9.1 Useful Pachyderm Commands - NEONScience/NEON-IS-data-processing GitHub Wiki

Change between pachyderm environments

Option 1: Enter the following command in the terminal (change nonprod to whatever is appropriate)

  1. pachctl config set active-context nonprod

Option 2: Manually edit the config file:

  1. In the terminal: vi ~/.pachyderm/config.json
  2. Type i
  3. Change the active_context field to nonprod (or whatever is appropriate)
  4. Hit ESC
  5. Type :wq

Look at what your pipeline is doing

Using pachctl inspect pipeline <your_pipeline_name> lets you see the status of your pipeline, how it was configured, and sometimes why it failed.
Failure reasons are only printed if the docker container for your pipeline doesn't initialize. This is usually the case if you specified an image in your pipeline spec that doesn't exist, so check the spelling and image version. If everything looks fine, or the reason for failure is not apparent, check out the job logs for the pipeline.

The following command lists the recent jobs for all pipelines:

pachctl list job --expand

If you see a failure for your pipeline, first look to see if an upstream pipeline failed. This will automatically cause failure for all downstream pipelines. Let's assume that your pipeline is where the problem started, or maybe it was successful but you still want to see what happened in the code when the job ran. Take note of the job ID for your pipeline and see the section below to look at the logs for that job.

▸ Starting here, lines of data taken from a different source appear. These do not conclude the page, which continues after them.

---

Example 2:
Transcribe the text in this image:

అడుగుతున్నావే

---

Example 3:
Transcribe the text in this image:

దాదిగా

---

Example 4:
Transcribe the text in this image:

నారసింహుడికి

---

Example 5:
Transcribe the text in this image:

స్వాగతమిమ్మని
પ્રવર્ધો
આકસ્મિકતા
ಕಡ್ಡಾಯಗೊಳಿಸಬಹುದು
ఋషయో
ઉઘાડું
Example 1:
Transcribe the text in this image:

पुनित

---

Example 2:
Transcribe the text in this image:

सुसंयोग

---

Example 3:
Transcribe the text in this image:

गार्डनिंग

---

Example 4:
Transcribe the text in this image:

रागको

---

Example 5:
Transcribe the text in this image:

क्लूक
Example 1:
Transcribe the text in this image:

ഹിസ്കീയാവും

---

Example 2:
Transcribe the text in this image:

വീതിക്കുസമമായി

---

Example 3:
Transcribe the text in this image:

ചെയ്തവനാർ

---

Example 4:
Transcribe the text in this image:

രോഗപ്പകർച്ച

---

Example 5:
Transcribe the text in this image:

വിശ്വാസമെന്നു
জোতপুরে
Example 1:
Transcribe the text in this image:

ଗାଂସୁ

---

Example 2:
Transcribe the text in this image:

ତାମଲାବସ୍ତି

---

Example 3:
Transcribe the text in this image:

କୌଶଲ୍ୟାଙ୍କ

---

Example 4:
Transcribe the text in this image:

Show only your jobs/pipeline/repos

You can pipe the pachctl list job/pipeline/repo output through grep, which matches the indicated string, like so:

pachctl list pipeline | grep <SENSOR>

Look at logs

You can view logs produced by your pipeline by using the pachctl logs command. Logs are available for the last 24 hours. To view all logs for the pipeline produced in the last 24 hours, use:

pachctl logs --pipeline=<YOUR PIPELINE NAME>

If your pipeline is still running, the -f option keeps the connection open so that any more logs are printed to screen as they come in:

pachctl logs -f --pipeline=<YOUR PIPELINE NAME>

Hit cntl-c to exit the connection.

To view logs for a particular job that has run for your pipeline, first find the job ID:

pachctl list job --expand --pipeline=<YOUR PIPELINE NAME>

Which will produce something like:

ID                               PIPELINE                  STARTED       DURATION  RESTART PROGRESS  DL UL STATE   
2efb42c31b444f338991b14be0874ad4 pipeline_name             9 minutes ago 4 seconds 0       0 + 5 / 5 0B 0B failure 

Copy the job ID, and use it in the following:

pachctl logs --job=<YOUR PIPELINE NAME>@<YOUR-JOB-ID-FROM-ABOVE>

Note that you can also use the -f option here to keep the connection open for future logs.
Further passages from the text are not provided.